Workflow Run Sandboxes

Created automatically when a workflow run executes. Each step in the pipeline (designer, checker, optimizer) gets its own sandbox. These sandboxes are managed by the workflow orchestrator -- you typically monitor them through the run detail view rather than the sandboxes page.

Issue Session Sandboxes

Created during issue sessions. An issue session sandbox runs an AI agent that analyzes your repository, explores the codebase, and identifies problems and improvements. Issue session sandboxes operate independently of workflows.

Issue Session Sandboxes

Created during issue analysis sessions. These sandboxes run an AI agent that reviews your GitHub repository, identifies issues and improvements, and produces structured issue cards with suggested prompts.

Sandbox Configuration

Every sandbox is created with a configuration object that controls its resources and behavior:

  • Template ID -- Which E2B template to use (e.g.,claude, opencode, codex,pi). Determines the pre-installed CLI tool and base environment.
  • Timeout -- Maximum execution time, from 1 minute to 4 hours (60,000 to 14,400,000 milliseconds). If the sandbox exceeds this timeout, it is killed automatically.
  • Memory -- RAM allocation in MB, between 256 MB and 8,192 MB. Higher memory is needed for large codebases and heavy compilation.
  • CPU -- CPU count, between 1 and 8. More CPUs help with parallel builds and test execution.
  • Designer Model -- The AI model to use for designer steps (e.g., claude-opus-4-6,claude-sonnet-4-6).
  • Checker Model -- The AI model to use for checker steps (can differ from the designer model).
  • Thinking Effort -- Per-model thinking effort settings (e.g., high, medium,low).

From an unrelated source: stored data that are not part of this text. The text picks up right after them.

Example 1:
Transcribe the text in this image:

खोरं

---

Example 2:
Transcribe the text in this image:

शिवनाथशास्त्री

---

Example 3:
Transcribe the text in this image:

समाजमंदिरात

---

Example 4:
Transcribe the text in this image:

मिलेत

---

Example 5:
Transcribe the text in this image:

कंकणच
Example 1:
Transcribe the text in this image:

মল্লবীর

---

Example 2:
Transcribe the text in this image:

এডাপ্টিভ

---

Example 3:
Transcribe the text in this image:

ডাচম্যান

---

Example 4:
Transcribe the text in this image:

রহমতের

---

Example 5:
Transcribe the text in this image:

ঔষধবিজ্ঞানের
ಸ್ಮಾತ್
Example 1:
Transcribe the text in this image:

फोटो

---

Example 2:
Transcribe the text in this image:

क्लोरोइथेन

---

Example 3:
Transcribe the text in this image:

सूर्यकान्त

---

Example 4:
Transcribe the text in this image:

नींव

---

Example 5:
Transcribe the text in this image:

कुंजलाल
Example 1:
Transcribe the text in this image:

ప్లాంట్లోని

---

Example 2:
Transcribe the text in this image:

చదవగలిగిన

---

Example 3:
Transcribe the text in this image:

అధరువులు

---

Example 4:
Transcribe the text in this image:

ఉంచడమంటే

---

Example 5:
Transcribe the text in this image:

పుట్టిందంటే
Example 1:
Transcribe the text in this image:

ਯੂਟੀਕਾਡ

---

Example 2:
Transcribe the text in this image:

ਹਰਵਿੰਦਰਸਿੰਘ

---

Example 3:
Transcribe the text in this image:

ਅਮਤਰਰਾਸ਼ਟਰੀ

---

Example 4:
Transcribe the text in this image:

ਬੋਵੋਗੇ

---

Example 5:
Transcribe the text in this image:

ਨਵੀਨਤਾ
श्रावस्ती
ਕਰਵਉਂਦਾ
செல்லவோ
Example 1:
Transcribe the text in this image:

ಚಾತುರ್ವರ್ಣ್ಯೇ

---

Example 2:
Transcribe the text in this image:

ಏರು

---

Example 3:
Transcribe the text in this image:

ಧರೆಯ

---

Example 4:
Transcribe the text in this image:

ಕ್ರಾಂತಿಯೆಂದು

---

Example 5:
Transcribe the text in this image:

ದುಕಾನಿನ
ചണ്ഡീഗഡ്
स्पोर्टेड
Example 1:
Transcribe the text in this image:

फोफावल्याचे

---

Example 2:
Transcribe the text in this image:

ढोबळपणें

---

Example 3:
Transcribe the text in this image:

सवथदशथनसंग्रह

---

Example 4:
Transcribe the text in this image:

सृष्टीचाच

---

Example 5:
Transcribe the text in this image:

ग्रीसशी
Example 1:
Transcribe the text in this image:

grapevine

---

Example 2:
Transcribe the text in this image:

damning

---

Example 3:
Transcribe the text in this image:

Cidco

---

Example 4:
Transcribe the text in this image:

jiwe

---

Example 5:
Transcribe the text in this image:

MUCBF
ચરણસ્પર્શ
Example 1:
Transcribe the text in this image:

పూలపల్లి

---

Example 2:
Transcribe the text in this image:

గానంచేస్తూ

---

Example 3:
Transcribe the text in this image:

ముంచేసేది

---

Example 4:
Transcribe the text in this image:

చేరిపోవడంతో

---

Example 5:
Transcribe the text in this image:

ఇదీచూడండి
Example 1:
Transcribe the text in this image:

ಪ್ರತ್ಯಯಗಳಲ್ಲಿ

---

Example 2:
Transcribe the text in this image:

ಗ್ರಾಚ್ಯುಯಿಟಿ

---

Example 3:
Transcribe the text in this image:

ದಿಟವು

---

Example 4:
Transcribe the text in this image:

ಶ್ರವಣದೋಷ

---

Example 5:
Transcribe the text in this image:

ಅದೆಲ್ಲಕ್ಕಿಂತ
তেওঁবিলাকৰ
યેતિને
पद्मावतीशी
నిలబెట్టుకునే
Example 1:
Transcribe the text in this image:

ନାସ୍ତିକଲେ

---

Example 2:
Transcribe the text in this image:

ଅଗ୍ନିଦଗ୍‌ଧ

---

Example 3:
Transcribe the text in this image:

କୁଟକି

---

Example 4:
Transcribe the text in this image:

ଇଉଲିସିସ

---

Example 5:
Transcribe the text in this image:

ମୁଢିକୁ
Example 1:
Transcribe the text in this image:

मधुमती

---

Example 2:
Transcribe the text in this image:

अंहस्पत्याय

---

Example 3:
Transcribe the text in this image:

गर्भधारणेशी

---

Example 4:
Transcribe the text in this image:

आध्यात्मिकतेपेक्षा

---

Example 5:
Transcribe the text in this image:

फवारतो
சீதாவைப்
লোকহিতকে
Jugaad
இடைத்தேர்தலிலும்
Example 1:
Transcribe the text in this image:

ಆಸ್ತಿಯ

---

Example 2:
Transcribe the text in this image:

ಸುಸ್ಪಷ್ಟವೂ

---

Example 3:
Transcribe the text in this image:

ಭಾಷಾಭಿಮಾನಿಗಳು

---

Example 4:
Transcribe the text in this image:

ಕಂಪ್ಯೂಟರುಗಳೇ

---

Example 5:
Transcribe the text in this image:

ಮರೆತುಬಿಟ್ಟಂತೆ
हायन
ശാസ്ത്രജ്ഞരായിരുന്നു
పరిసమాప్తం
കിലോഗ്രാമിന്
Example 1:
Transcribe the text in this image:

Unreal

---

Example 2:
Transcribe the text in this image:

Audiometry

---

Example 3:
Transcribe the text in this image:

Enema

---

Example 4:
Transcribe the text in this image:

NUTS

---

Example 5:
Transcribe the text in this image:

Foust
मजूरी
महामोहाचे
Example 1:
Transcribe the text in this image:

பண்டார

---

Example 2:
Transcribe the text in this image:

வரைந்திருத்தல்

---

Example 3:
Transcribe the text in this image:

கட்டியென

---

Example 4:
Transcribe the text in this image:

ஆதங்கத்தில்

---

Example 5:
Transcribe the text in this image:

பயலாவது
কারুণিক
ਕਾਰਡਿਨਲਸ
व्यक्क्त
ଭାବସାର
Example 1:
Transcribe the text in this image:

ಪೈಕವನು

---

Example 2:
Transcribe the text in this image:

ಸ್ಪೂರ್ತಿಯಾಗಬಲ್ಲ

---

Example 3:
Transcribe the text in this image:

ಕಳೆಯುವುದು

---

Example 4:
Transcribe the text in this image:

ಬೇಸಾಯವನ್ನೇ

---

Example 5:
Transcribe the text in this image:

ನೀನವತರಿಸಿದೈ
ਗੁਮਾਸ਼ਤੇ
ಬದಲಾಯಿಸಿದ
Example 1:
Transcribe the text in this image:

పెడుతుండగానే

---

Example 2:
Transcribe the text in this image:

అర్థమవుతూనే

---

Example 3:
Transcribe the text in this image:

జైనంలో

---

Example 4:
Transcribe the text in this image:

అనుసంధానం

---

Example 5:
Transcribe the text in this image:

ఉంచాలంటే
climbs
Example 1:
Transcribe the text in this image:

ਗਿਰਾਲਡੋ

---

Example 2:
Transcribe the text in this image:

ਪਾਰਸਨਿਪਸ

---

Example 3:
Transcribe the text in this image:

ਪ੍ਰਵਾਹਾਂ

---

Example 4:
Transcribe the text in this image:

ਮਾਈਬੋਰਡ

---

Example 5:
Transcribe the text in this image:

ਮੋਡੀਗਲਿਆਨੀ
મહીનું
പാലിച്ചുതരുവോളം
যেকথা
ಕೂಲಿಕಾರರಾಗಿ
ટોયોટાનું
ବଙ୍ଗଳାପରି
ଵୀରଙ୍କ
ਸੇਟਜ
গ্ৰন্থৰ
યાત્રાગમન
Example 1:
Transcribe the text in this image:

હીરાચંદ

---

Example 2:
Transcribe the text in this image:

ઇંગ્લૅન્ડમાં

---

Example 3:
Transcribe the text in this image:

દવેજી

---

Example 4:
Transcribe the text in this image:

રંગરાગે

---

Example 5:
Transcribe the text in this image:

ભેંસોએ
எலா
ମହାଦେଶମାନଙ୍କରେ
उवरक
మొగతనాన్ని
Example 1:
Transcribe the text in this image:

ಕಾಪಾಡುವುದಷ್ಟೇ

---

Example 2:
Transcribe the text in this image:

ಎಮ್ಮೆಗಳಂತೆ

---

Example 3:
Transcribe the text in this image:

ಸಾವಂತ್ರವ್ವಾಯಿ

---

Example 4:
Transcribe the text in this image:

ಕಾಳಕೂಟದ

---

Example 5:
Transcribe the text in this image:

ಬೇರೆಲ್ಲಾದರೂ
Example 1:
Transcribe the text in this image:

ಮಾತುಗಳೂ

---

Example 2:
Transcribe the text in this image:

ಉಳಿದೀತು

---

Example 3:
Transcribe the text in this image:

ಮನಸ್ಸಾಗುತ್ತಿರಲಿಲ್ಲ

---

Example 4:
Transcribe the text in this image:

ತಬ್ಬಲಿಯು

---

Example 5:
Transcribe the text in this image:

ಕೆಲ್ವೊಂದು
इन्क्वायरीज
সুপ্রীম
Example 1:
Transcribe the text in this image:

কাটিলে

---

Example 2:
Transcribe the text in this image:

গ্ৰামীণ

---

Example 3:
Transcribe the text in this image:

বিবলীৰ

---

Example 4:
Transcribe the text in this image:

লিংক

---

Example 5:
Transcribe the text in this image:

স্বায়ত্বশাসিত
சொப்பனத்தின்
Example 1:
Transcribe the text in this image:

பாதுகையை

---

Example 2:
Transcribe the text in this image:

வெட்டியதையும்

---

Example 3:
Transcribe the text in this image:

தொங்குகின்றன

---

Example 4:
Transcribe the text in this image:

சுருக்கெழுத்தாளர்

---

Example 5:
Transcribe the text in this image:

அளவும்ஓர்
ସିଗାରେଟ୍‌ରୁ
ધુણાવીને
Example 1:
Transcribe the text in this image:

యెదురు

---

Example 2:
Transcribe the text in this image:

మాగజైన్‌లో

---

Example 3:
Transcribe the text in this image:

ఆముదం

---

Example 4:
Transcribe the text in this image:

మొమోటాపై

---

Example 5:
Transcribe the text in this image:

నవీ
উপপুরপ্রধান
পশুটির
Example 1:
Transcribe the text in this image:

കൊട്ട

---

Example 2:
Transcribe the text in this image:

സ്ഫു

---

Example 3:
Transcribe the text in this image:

Relationship to Other Features

Sandboxes are connected to nearly every feature in CodeCourier:

  • Workflows use sandboxes to execute each step.
  • Personas define the agent configuration injected into sandboxes during workflow runs.
  • Issue sessions run inside dedicated sandboxes.
  • Learnings are extracted from sandbox message history after completion.
  • Pull requests are created from sandbox branch state when a sandbox finishes work.
  • Usage tracking records the cost of every sandbox session (E2B compute, AI token usage).